Problem details –
Copy out the text of every row below word for word. Leave the pictures out of your answer.

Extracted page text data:
>>>
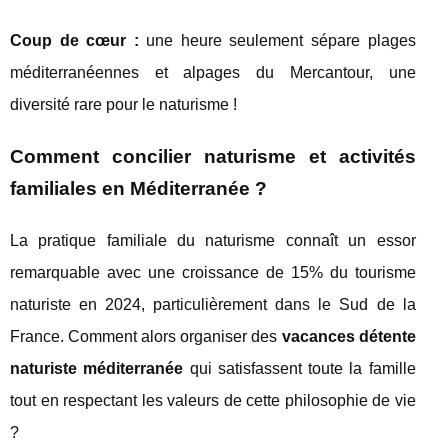
Coup de cœur :
une heure seulement sépare plages
méditerranéennes et alpages du Mercantour, une
diversité rare pour le naturisme !
Comment concilier naturisme et activités
familiales en Méditerranée ?
La pratique familiale du naturisme connaît un essor
remarquable avec une croissance de 15% du tourisme
naturiste en 2024, particulièrement dans le Sud de la
France. Comment alors organiser des
vacances détente
naturiste méditerranée
qui satisfassent toute la famille
tout en respectant les valeurs de cette philosophie de vie
?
<<<
Answer box –
Coup de cœur :
une heure seulement sépare plages
méditerranéennes et alpages du Mercantour, une
diversité rare pour le naturisme !
Comment concilier naturisme et activités
familiales en Méditerranée ?
La pratique familiale du naturisme connaît un essor
remarquable avec une croissance de 15% du tourisme
naturiste en 2024, particulièrement dans le Sud de la
France. Comment alors organiser des
vacances détente
naturiste méditerranée
qui satisfassent toute la famille
tout en respectant les valeurs de cette philosophie de vie
?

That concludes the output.